As of February 2014, a partial list of members in the OASIS eTMF Standard Technical Committee includes CareLex, EMC, Forte Research, HL7, Mayo Clinic, Oracle, Paragon Solutions, Safe-BioPharma, SterlingBio, and SureClinical. National Cancer Institute worked with the OASIS team to curate eTMF terms. The Technical Committee was closed by TC Administration without publication of a standard on 17 November 2017 and is no longer active.

In June 2018, the TMF Reference Model project team published a specification and an example XML exchange file for an eTMF Exchange Mechanism Standard at the DIA Global Meeting in Boston, USA. Use of this standard will help facilitate the exchange of TMF content between systems.

Effective from April 27, 2022 the TMF Reference Model ceased to be affiliated with DIA and transferred affiliation to the CDISC standards organization. Under CDISC, the intention is to develop the TMF Reference Model as a CDISC-certified standard.

== TMF recent developments ==

In February 2013, the EMA (European Medicines Agency) created a draft guideline document that recognizes the importance and legal equivalence of the TMF and the eTMF, and provided guidance to organizations implementing TMFs and eTMF systems. In the guideline document, EMA inspectors state that paper TMF documents may be stored in electronic eTMF systems, and after this process, that the paper may be destroyed. The use of eTMF systems for electronic storage is fully supported by the EMA in clinical trials as a replacement for paper.
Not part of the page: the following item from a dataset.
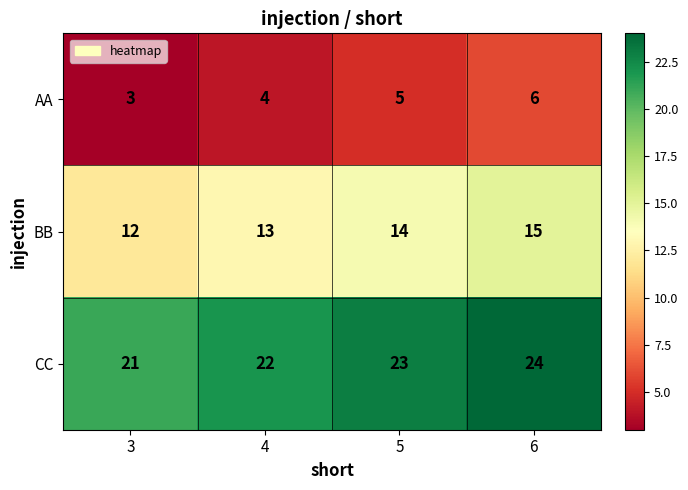

Is it true that BB equals 15 at 6?

True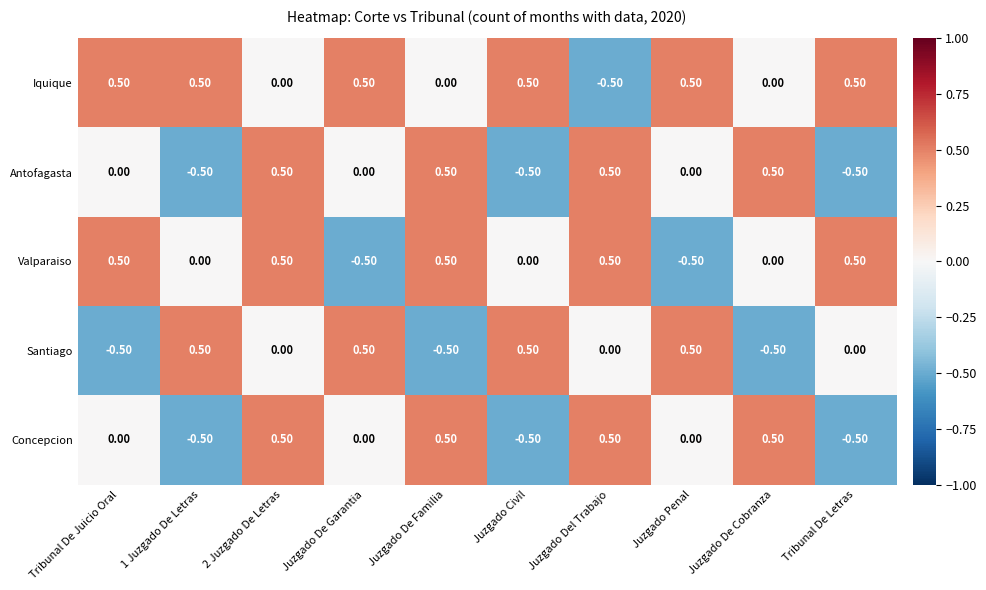

What is the smallest value displayed?

-0.5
In a cautionary statement, the agency cites quality problems with TMFs and eTMFs due to document quality and discrepancies such as missing pages, improper labelling or missing documents.[16]
In April 2014, the European Parliament approved Regulation (EU) No 536/2014 on clinical trials on medicinal products for human use, repealing Directive 2001/20/EC.[17] Article 57 of the Regulation requires that the TMF "shall at all times contain the essential documents relating to that clinical trial which allow verification of the conduct of a clinical trial and the quality of the data generated", confirming that the trial master file should be maintained contemporaneously. Article 58 requires that "the sponsor and investigator shall archive the content of the clinical trial master file for at least 25 years after the end of the clinical trial." This requirement defines a minimum retention period across the EU for all clinical trial master files, irrespective of whether the data subsequently supports a marketing authorization approval.

== Companies ==
Many contract research organizations (CROs) provide document management services to support trial master file management. In addition, there are a small number of niche companies that focus specifically on the trial master file. Their services include process and quality consultancy, management and filing of trial master file content and provision of trial master file document management technology solutions (eTMFs).
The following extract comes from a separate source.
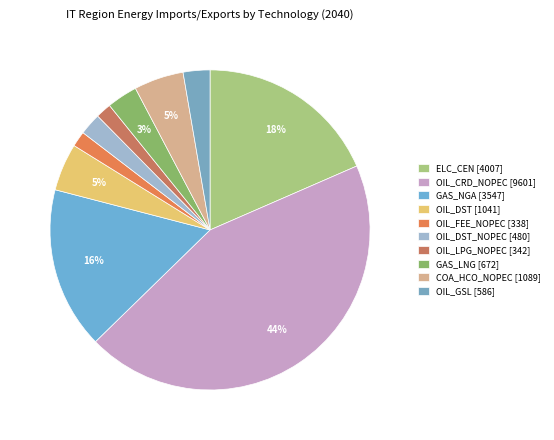

Which slice is the largest?

OIL_CRD_NOPEC [9601]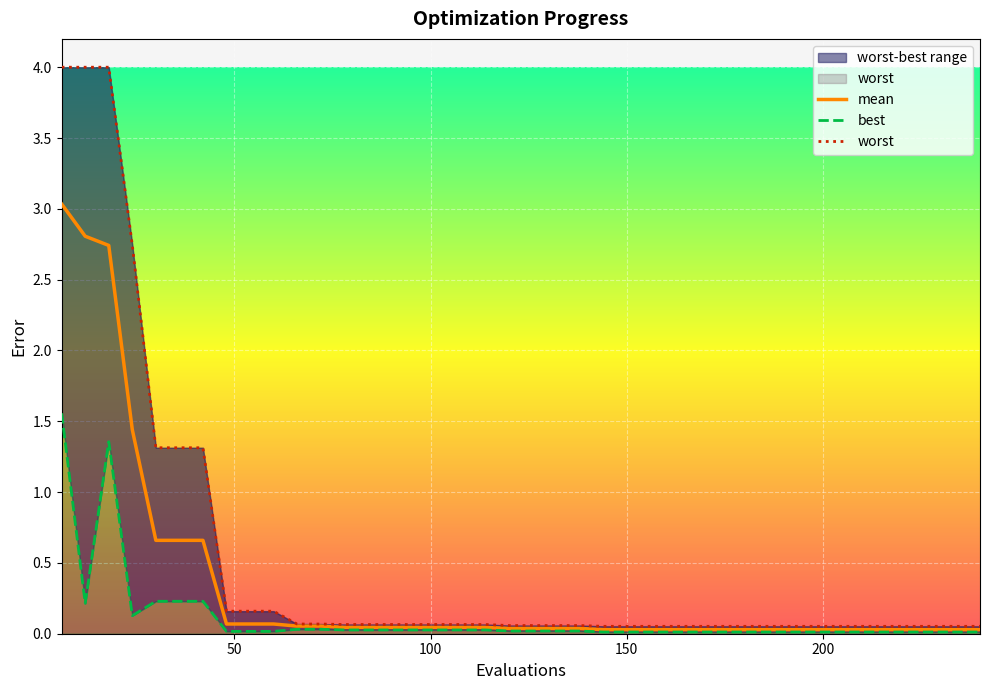

True or false: best has more than 1 points higher than both neighbors.

False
== International Trial Master File (TMF) Day - 10th June ==
The first International TMF Day was on 10th June 2025. The 10th June was chosen to coincide with the date the first International Conference on Harmonization (ICH) on Good Clinical Practice (GCP) ( ) was published in 1996. The phrase 'Trial Master File' was first officially used in this publication. This date also coincides with the launch date in 2010 of the TMF Reference Model Version 1 as shown in the launch presentation. The awareness day was created to raise the importance and focus of the TMF in the clinical trial process. This awareness day was launched on LinkedIn on 27th May 2025.